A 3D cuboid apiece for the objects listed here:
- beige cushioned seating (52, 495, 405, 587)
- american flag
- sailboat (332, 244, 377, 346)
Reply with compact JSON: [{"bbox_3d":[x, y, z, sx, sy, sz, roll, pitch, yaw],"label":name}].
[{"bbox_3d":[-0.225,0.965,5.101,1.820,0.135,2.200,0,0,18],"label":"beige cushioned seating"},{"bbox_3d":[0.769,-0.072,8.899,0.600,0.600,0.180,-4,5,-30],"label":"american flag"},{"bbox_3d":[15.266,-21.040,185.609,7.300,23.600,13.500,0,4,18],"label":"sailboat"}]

++++++++++++++++++++

Only the lines from the one holding "Reply with compact" through the final line of the entries, both included, should be given again, word for word.

Reply with compact JSON: [{"bbox_3d":[x, y, z, sx, sy, sz, roll, pitch, yaw],"label":name}].
[{"bbox_3d":[-0.225,0.965,5.101,1.820,0.135,2.200,0,0,18],"label":"beige cushioned seating"},{"bbox_3d":[0.769,-0.072,8.899,0.600,0.600,0.180,-4,5,-30],"label":"american flag"},{"bbox_3d":[15.266,-21.040,185.609,7.300,23.600,13.500,0,4,18],"label":"sailboat"}]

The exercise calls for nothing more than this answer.